■ **Problem to work on**
Take every line from the listing below that contains "image".

■ **Data for this task**
★ ★ ★

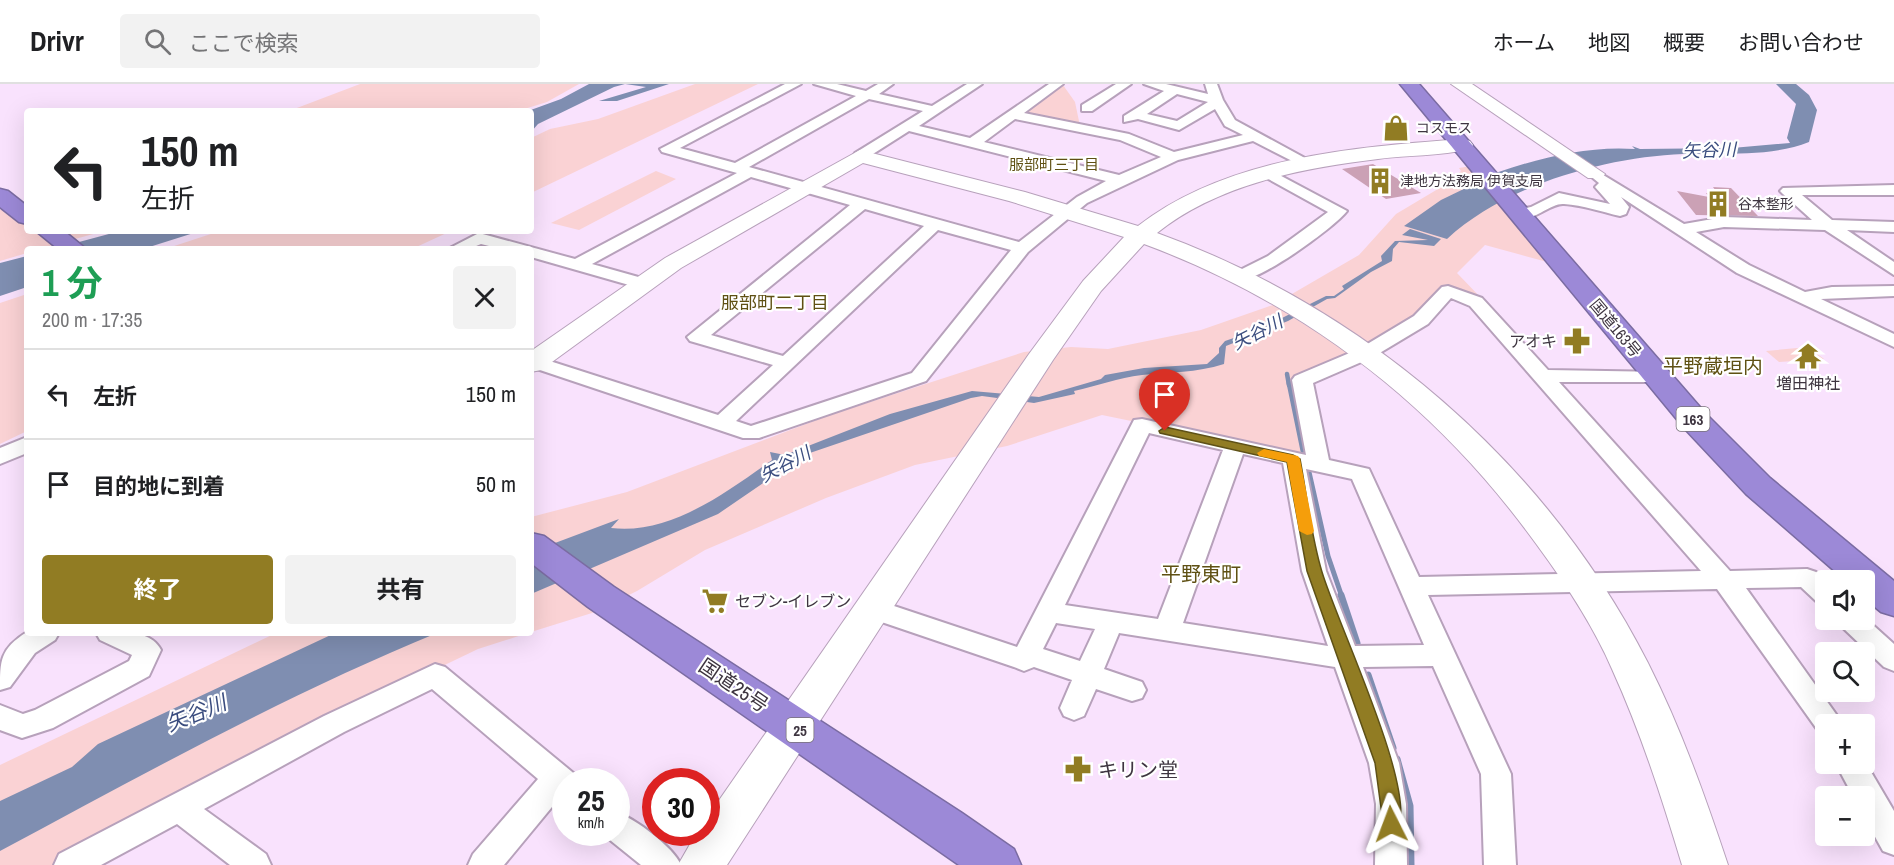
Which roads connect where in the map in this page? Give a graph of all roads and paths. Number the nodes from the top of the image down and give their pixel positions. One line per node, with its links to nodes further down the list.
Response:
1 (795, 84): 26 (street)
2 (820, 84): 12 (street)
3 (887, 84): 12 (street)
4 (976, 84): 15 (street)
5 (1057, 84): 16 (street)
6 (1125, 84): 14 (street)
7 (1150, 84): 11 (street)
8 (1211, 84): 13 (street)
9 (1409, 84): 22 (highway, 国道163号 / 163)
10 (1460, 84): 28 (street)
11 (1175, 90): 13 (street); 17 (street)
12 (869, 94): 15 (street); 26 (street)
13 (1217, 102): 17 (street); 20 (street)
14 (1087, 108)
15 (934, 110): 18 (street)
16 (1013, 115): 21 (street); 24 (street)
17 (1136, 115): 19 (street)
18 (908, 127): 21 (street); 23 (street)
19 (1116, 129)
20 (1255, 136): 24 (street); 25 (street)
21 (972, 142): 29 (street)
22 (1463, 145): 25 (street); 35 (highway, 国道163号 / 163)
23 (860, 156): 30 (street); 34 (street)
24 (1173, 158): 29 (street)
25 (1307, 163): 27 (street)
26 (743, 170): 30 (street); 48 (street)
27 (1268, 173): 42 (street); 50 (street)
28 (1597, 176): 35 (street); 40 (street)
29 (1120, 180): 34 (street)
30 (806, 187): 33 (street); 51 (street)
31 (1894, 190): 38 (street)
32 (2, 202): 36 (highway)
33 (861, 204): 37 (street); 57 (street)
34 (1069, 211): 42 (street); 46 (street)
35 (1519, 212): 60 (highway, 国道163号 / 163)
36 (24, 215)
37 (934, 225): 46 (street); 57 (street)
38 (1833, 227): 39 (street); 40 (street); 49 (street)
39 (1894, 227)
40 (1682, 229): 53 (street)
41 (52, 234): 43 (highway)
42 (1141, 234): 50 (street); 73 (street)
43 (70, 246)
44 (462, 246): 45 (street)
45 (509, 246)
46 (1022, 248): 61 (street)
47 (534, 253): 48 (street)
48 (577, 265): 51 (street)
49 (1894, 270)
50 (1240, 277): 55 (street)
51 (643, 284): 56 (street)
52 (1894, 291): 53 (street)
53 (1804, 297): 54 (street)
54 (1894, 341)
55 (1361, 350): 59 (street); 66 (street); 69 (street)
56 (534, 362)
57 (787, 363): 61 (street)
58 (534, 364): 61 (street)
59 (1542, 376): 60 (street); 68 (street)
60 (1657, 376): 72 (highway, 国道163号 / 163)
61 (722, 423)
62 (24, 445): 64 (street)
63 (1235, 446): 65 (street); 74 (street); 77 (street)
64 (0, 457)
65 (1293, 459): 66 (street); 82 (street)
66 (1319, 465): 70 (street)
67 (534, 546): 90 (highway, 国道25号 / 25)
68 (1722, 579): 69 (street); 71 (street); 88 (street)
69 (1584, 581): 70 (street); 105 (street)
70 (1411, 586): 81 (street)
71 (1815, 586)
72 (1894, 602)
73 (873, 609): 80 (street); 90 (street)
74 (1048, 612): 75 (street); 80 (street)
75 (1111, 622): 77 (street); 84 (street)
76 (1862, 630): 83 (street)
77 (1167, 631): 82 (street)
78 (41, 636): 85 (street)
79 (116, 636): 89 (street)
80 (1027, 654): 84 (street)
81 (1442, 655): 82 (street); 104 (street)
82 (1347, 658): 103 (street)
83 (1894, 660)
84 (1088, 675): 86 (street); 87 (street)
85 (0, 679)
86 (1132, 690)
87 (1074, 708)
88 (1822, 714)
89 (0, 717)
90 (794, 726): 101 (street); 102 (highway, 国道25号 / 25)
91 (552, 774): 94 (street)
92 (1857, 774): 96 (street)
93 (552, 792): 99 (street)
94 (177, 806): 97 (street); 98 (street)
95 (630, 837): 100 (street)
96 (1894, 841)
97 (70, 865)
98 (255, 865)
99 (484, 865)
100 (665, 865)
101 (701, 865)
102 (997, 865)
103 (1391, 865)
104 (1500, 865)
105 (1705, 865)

★ ★ ★

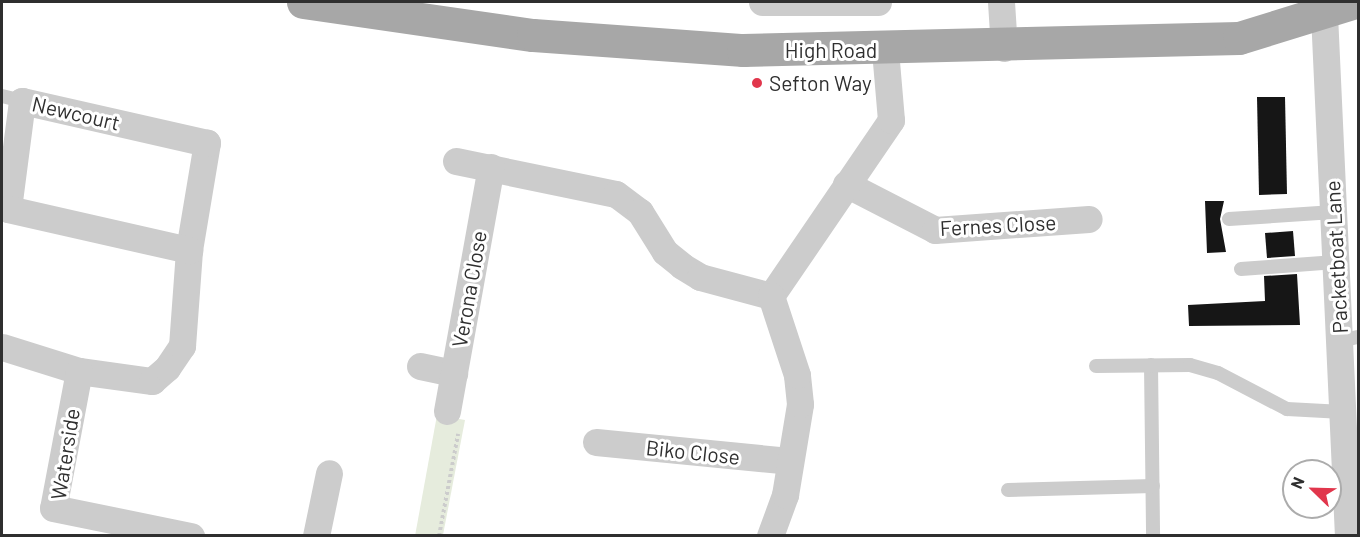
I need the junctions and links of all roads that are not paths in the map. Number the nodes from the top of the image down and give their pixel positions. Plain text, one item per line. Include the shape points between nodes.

★ ★ ★

■ **Solution to the problem**
Which roads connect where in the map in this page? Give a graph of all roads and paths. Number the nodes from the top of the image down and give their pixel positions. One line per node, with its links to nodes further down the list.
I need the junctions and links of all roads that are not paths in the map. Number the nodes from the top of the image down and give their pixel positions. Plain text, one item per line. Include the shape points between nodes.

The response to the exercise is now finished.